WANTED, GENERAL SERVANT, in small family of eleven. Wages, 6 pounds; no beer money. Must be early riser and hard worker. Washing done at home. Must be good cook, and not object to window-cleaning. Unitarian preferred.—Apply, with references, to A. B., etc.
That advertisement was sent off on Wednesday afternoon. At seven o’clock on Thursday morning the whole family were awakened by continuous ringing of the street-door bell.
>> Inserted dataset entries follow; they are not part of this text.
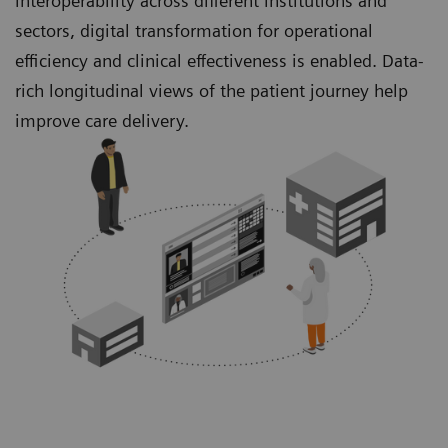
interoperability across different institutions and
sectors, digital transformation for operational
efficiency and clinical effectiveness is enabled. Data-
rich longitudinal views of the patient journey help
improve care delivery.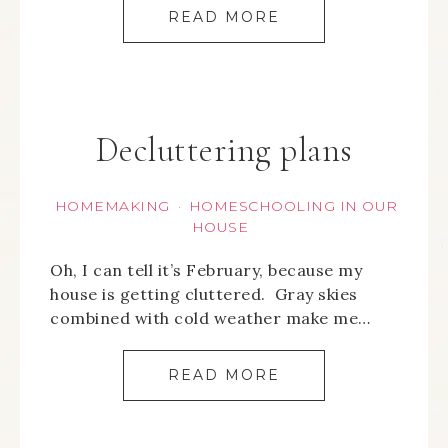
READ MORE
Decluttering plans
HOMEMAKING
HOMESCHOOLING IN OUR
·
HOUSE
Oh, I can tell it’s February, because my
house is getting cluttered. Gray skies
combined with cold weather make me…
READ MORE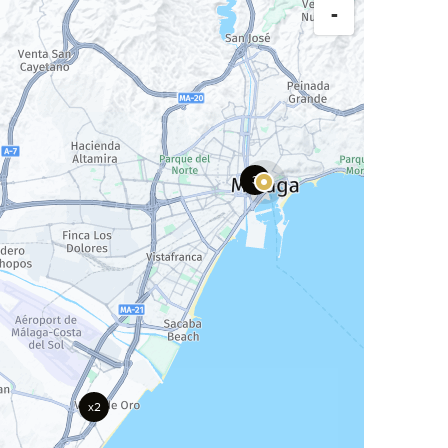
-
3
x2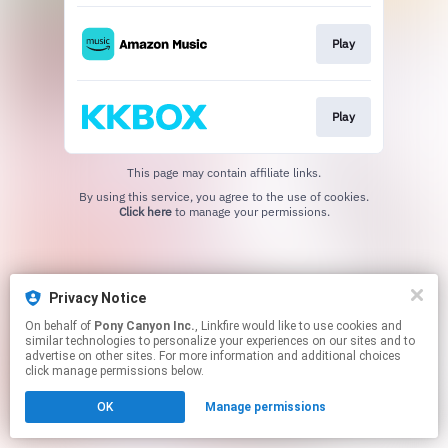
Play
Play
This page may contain affiliate links.
By using this service, you agree to the use of cookies.
Click here
to manage your permissions.
Privacy Notice
On behalf of
Pony Canyon Inc.
, Linkfire would like to use cookies and
similar technologies to personalize your experiences on our sites and to
advertise on other sites. For more information and additional choices
click manage permissions below.
OK
Manage permissions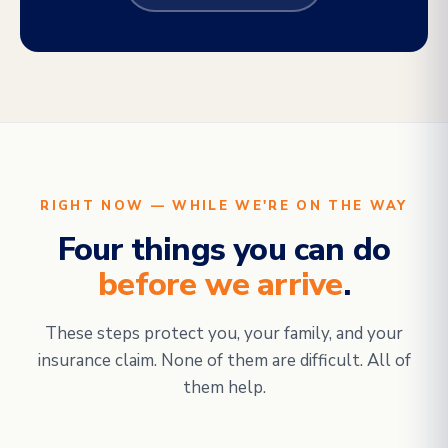
RIGHT NOW — WHILE WE'RE ON THE WAY
Four things you can do
before we arrive
.
These steps protect you, your family, and your
insurance claim. None of them are difficult. All of
them help.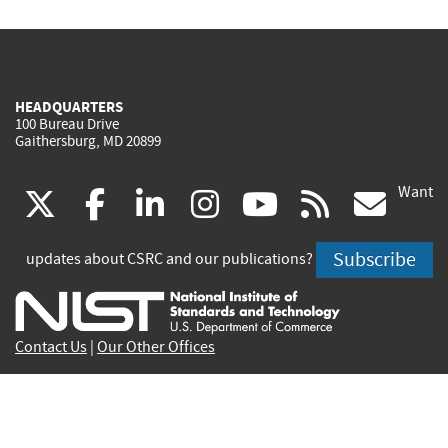
HEADQUARTERS
100 Bureau Drive
Gaithersburg, MD 20899
Want
(link
(link
(link
(link
(link
(lin
X
facebook
linkedin
instagram
youtube
rss
go
is
is
is
is
is
is
Subscribe
updates about CSRC and our publications?
external)
external)
external)
external)
external)
exte
Contact Us
|
Our Other Offices
Send inquiries to
csrc-inquiry@nist.gov
Site Privacy
Accessibility
Privacy Program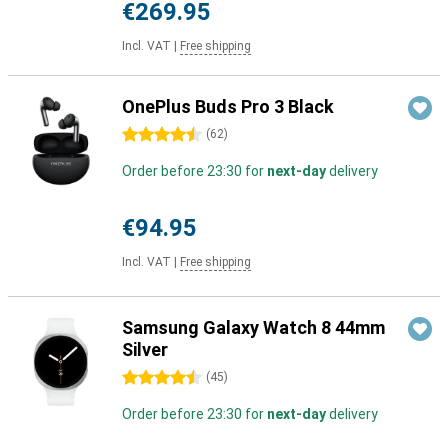
€269.95
Incl. VAT
|
Free shipping
OnePlus Buds Pro 3 Black
4.5 stars
(
62
)
Order before 23:30 for
next-day
delivery
€94.95
Incl. VAT
|
Free shipping
Samsung Galaxy Watch 8 44mm
Silver
4.5 stars
(
45
)
Order before 23:30 for
next-day
delivery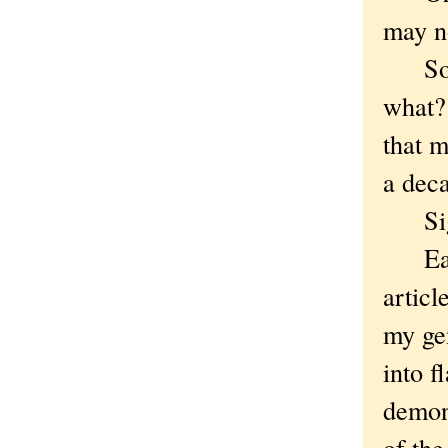
may n
So do
what?
that m
a dec
Sigh.
Earli
articl
my ge
into f
demons
of the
The husband, looking out of window, was surprised to see a crowd of about fifty girls surrounding the house. He slipped on his dressing-gown and went down to see what was the matter. The moment he opened the door, fifteen of them charged tumultuously into the passage, sweeping him completely off his legs. Once inside, these fifteen faced round, fought the other thirty-five or so back on to the doorstep, and slammed the door in their faces. Then they picked up the master of the house, and asked him politely to conduct them to “A. B.”
At first, owing to the clamour of the mob outside, who were hammering at the door and shouting curses through the keyhole, he could understand nothing, but at length they succeeded in explaining to him that they were domestic servants come ill answer to his wife’s advertisement. The man went and told his wife, and his wife said she would see them, one at a time.
Which one should have audience first was a delicate question to decide. The man, on being appealed to, said he would prefer to leave it to them. They accordingly discussed the matter among themselves. At the end of a quarter of an hour, the victor, having borrowed some hair-pins and a looking-glass from our char-woman, who had slept in the house, went upstairs, while the remaining fourteen sat down in the hall, and fanned themselves with their bonnets.
“A. B.” was a good deal astonished when the first applicant presented herself. She was a tall, genteel-looking girl. Up to yesterday she had been head housemaid at Lady Stanton’s, and before that she had been under-cook for two years to the Duchess of York.
“And why did you leave Lady Stanton?” asked “A. B.”
“To come here, mum,” replied the girl. The lady was puzzled.
“And you’ll be satisfied with six pounds a year?” she asked.
“Certainly, mum, I think it ample.”
“And you don’t mind hard work?”
“I love it, mum.”
“And you’re an early riser?”
“Oh yes, mum, it upsets me stopping in bed after half-past five.”
“You know we do the washing at home?”
“Yes, mum. I think it so much better to do it at home. Those laundries ruin good clothes. They’re so careless.”
“Are you a Unitarian?” continued the lady.
“Not yet, mum,” replied the girl, “but I should like to be one.”
The lady took her reference, and said she would write.
The next applicant offered to come for three pounds—thought six pounds too much. She expressed her willingness to sleep in the back kitchen: a shakedown under the sink was all she wanted. She likewise had yearnings towards Unitarianism.